Acredito que você não se importe com isso, mas foi a primeira vez que li algo no seu blog e foi um tapa na cara. Obrigado por esfregar minhas mentiras na minha cara.
Espero mesmo que tenha mesmo apreciado. Se sim, não há de quê.
A propósito, se eu não me importasse eu não escreveria. Há quem diga: "a verdade deve ser dita, doa a quem doer", mas a maioria ainda prefere "a mentira deve ser dita, doa a quem doer." As mentiras arruinaram nossa sociedade, estou tentando remediar isso. De qualquer forma, um tapinha não dói. Abraços!
Um tempo atrás, eu o procurei sobre um jogo que você estava fazendo e queria ajuda. Pena que nunca recebi sua resposta.
Bem, li apenas este post, normalmente não consigo ler tantos textos. Chamou-me atenção, é claro, a situação em que você está(va). Opinião minha é de que tudas as suas dúvidas são legítimas, e que você, com certeza, não é o único a pensar exatamente assim.

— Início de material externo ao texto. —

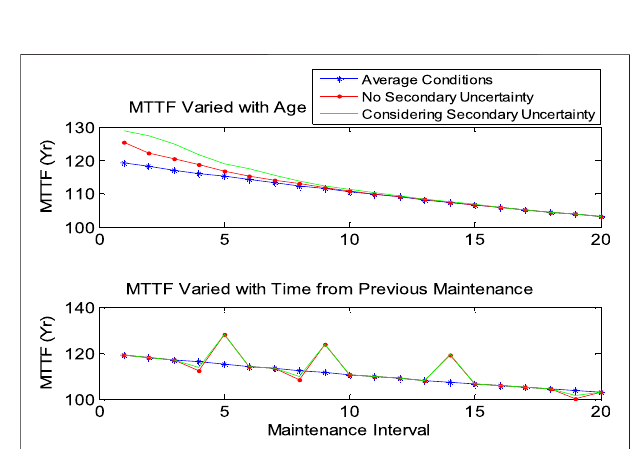
FIGURE 13 | MTTF variation of the circuit breaker with each individual operation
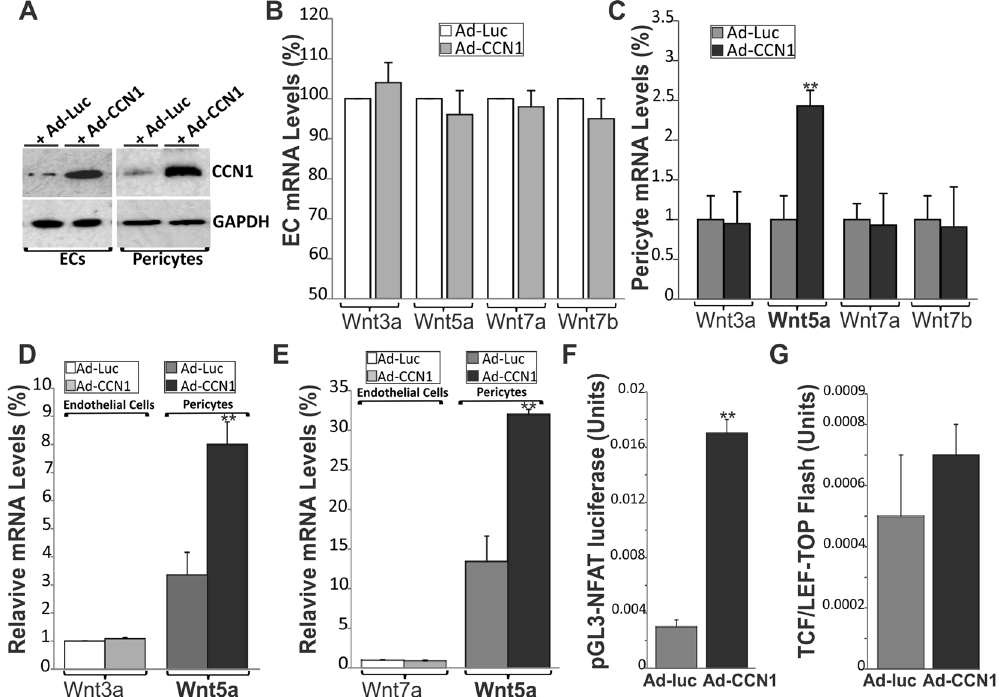
Figure 5. Adenovirus-mediated expression of CCN1 induced Wnt5a expression and activity in cultured pericytes. ( A ) Cultured ECs and pericytes were transduced with an adenoviral vector expressing either luciferase (Ad-luc) or CCN1 (Ad-CCN1). After incubation in serum-free medium for 16 h, cell lysates were analyzed by western immunoblotting for CCN1 protein expression. ( B , C ) Expression Wnt ligands was analyzed by qPCR in Ad-luc- and Ad-CCN1-infected cells. * p < 0.001 versus Ad-luc. ( D , E ) The relative abundance of Wnt5a transcripts and Wnt3a and Wnt7a was calculated by comparing their Δ CTs in pericytes versus ECs. ( F , G ) Effects of CCN1 on canonical and non-canonical Wnt signaling activity. Following adenoviral-mediated gene transfer with either Ad-CCN1 or Ad-luc, cultured pericytes were transiently transfected with either pGL3- NFAT luciferase reporter or LEF/TCF-M50 Super 8 × TOP Flash plasmid. Luciferase activity was determined in cell lysates and media. Values shown are from a representative experiment performed in triplicate. ** p < 0.01 versus Ad-luc. Experiments were repeated three times using different cell preparations with similar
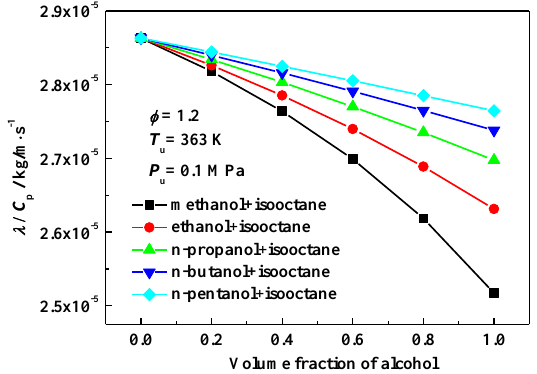
Figure 5. Density-compensated thermal diffusivity of alcohol-isooctane blend-air mixtures at 363 K, 0.1 MPa and the equivalence ratio of 1.2.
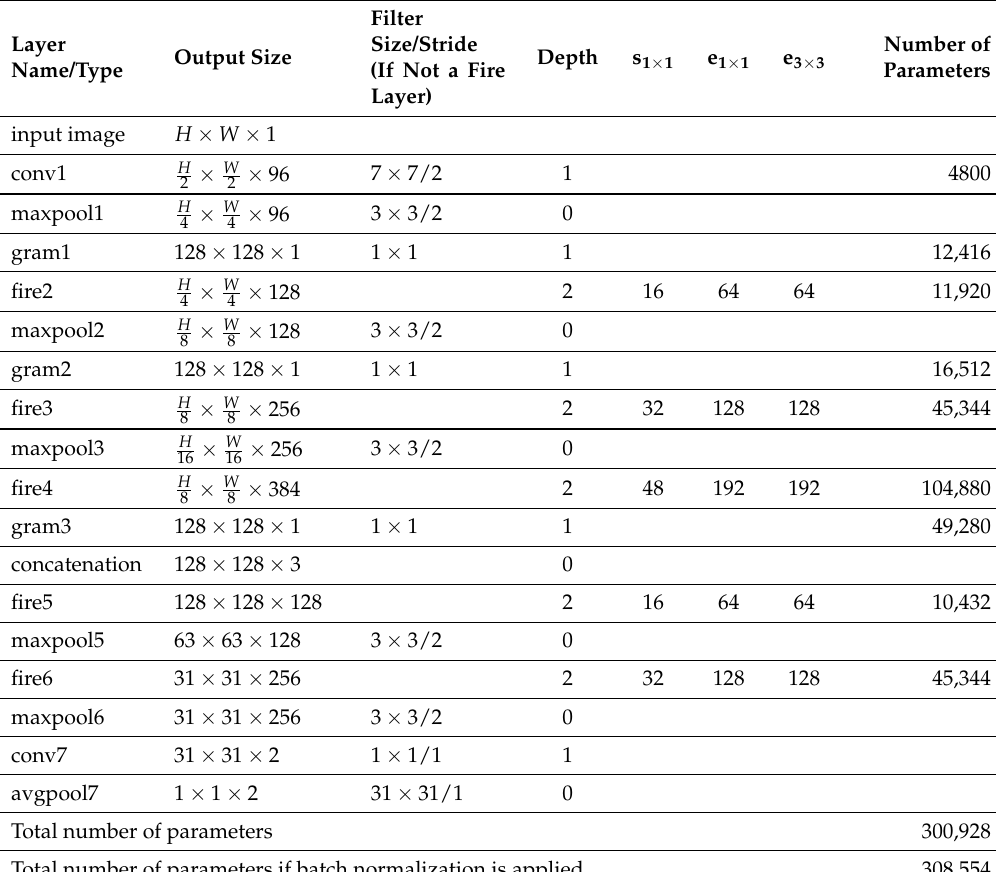
Figure 5. The architecture of fingerprint Presentation Attack Detection network (fPADnet). Table 1. Structure of the proposed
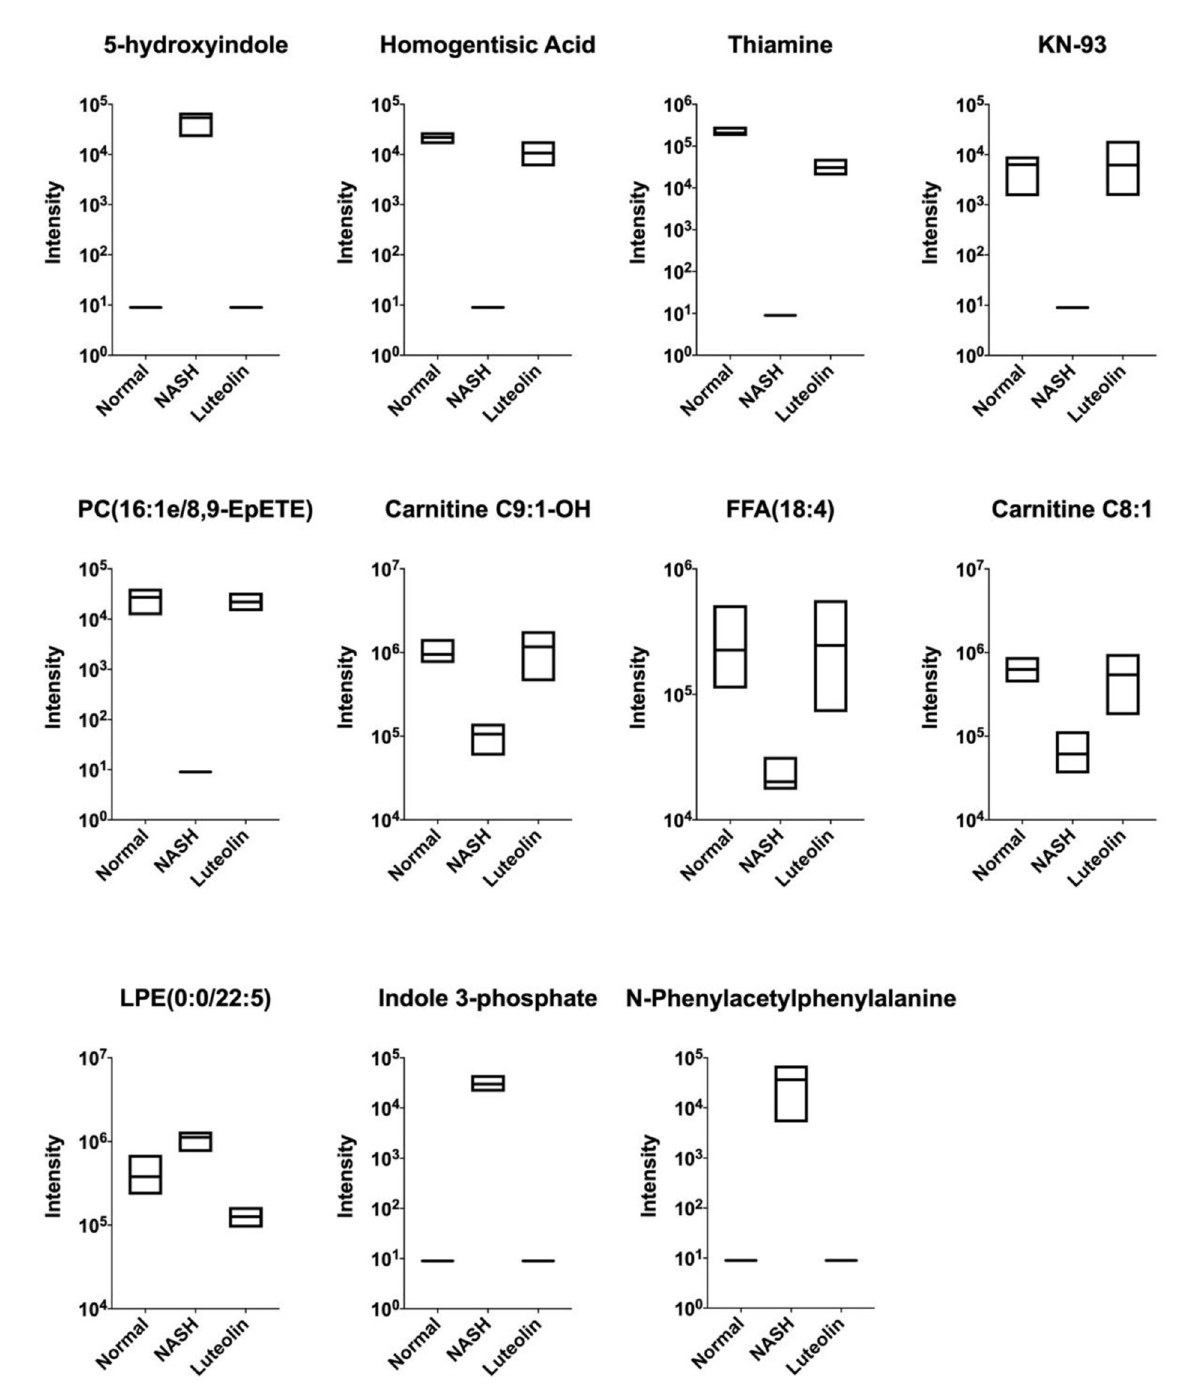
FIGURE4 Shared differentially expressed metabolites among Normal, NASH, and Luteolin groups, displayed by boxplots (the upper and lower edges of the box plot were the maximum and minimum values, respectively, while the middle line represented the median value) ( n = 6–8 per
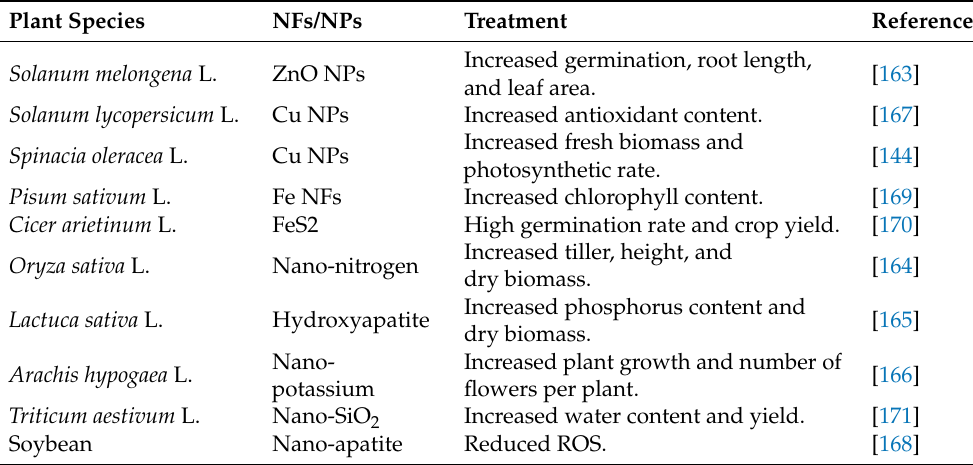
Table 4. Effect of different NFs and NPs on different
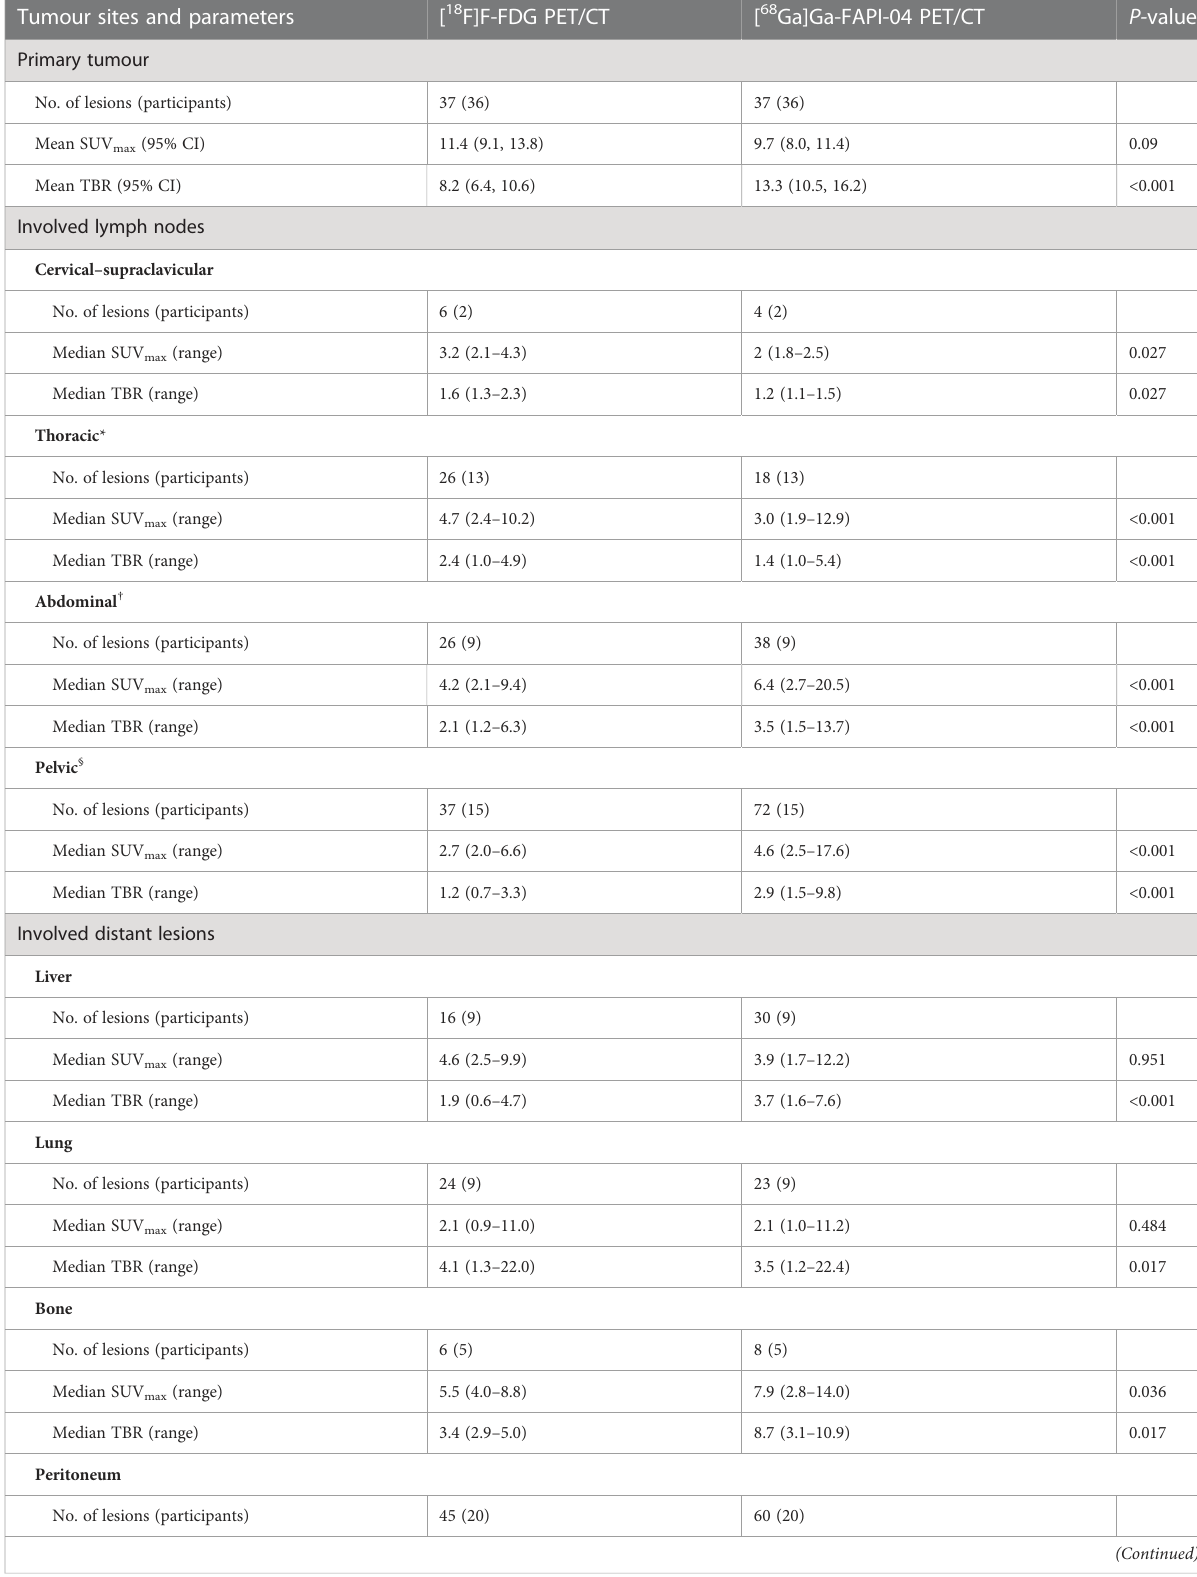
TABLE 3 Comparison of [ 18 F]F-FDG and [ 68 Ga]Ga-FAPI-04 uptake in colorectal tumour sites. Tumour sites and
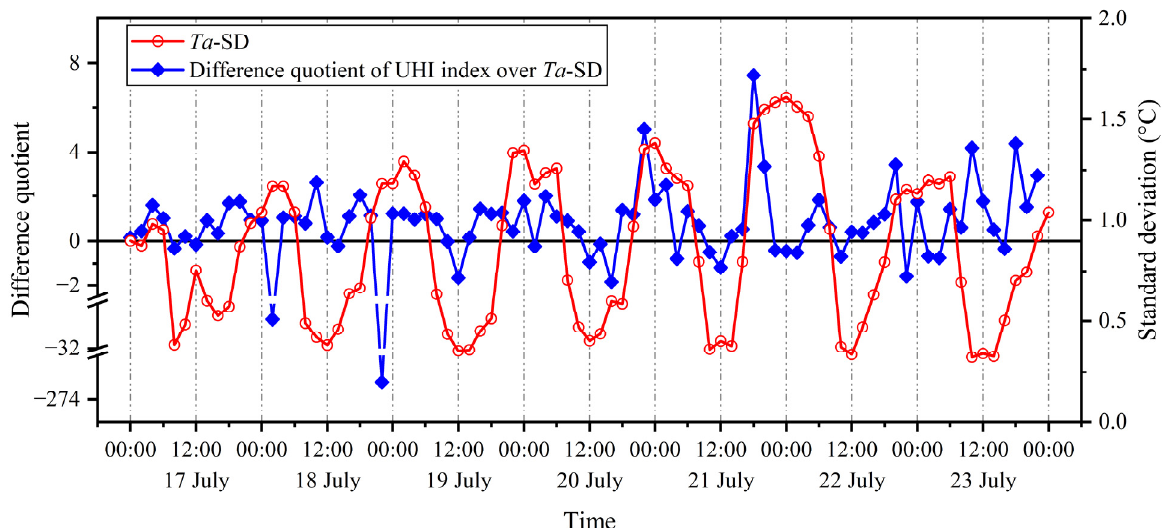
Figure 10. Comparison of UHI index and the standard deviation of the air temperature ( Ta -SD) in the study area. study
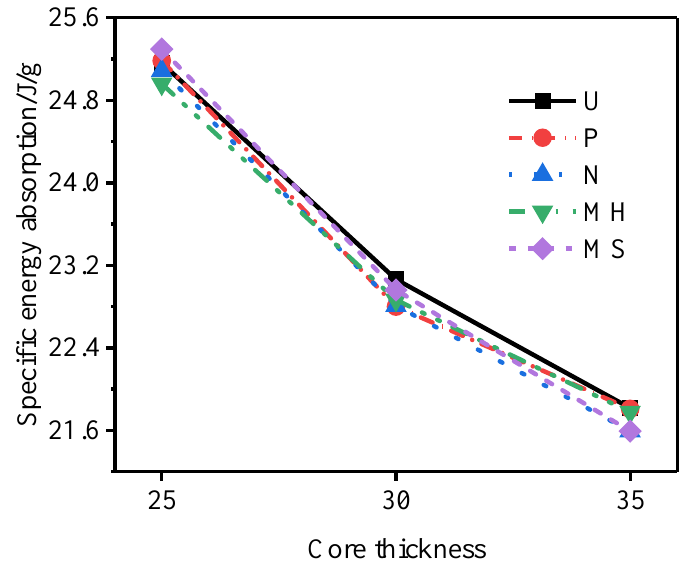
Figure 25. Total specific energy absorption of sandwich tubes with different core thicknesses.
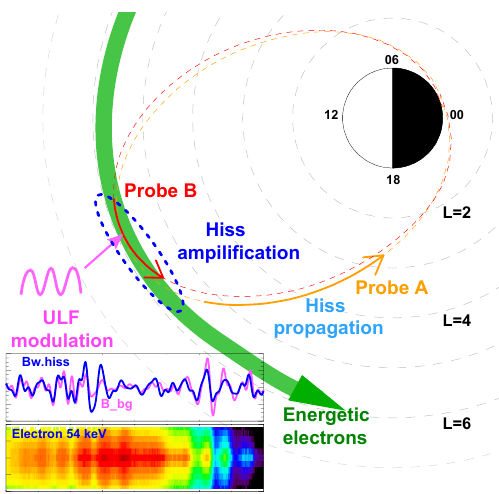
consistent with the energy of injected electrons. The hiss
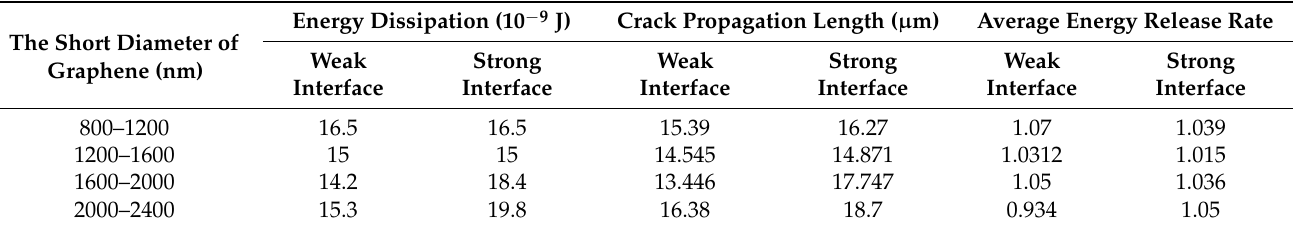
Figure 3. The simulation results of crack propagation paths with different long diameters when the short diameter of graphene is 10–50 nm. Table 4. The calculation results of microscopic models with different long diameters when the short diameter of graphene is 10–50 nm.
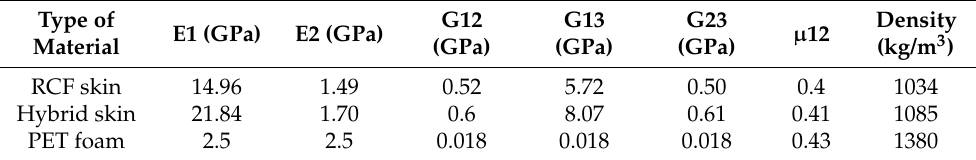
Table 1. Materials properties used for Finite Element Analysis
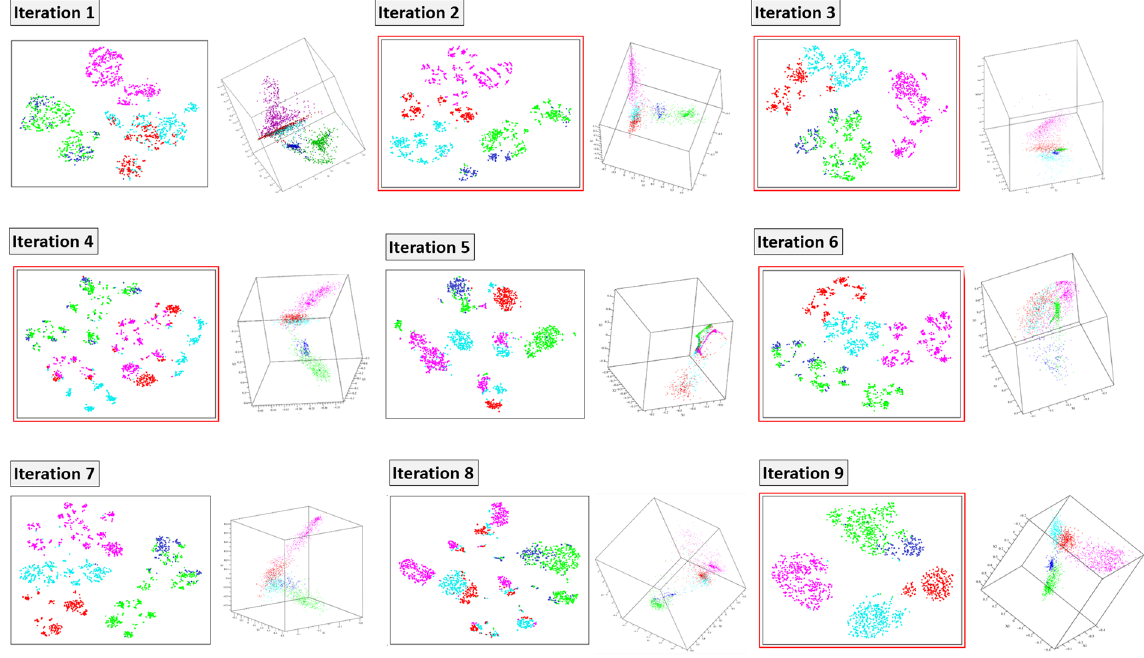
Figure 5. Layer Extraction by DQC Based Feature Selection. Eighteen iterations of DQC based feature selection identified transcripts in windows of decreasing information content. The first nine iterations are shown with a representative t-SNE embedding on the left and a DQC snapshot in the first three dimensions on the right for each iteration. Iteration 1 is the same data as shown in Fig. 1B. The number of transcripts identified with SVD-entropy from iteration 1 to 18: 48, 57, 55, 22, 22, 73, 54, 23, 146, 87, 41, 34, 413, 279, 209, 119, 80, 2102. Iterations in red show repeating patterns in Fig. 7.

Se quiser ajuda, procure, pois sei (e vi) que ela existe. Procure em todo lugar que puder. Porém, pode ser que você mesmo tenha que quebrar algumas crenças dentro de si.
Opinião dada, boa sorte.
Obrigado pela opinião, mas a quais crenças você se refere? Não tenho nada contra quebrar crenças, muito pelo contrário. Não acredito em crenças. Acredito na verdade. (Ou será que parecerei muito arrogante se ousar escrever Verdade?)
Deus é que não é a Verdade.
A Verdade é o Mundo, o Universo.
Não está em nós, mas sei que o método científico nos aproxima d'Ela. O que importa a Verdade? Ela afasta a mentira, e nossa sociedade está impregnada de mentira.
Não tenha medo de perguntar novamente, às vezes acontece. E também não tenha medo de dizer tudo o que pensa. A quais crenças se refere?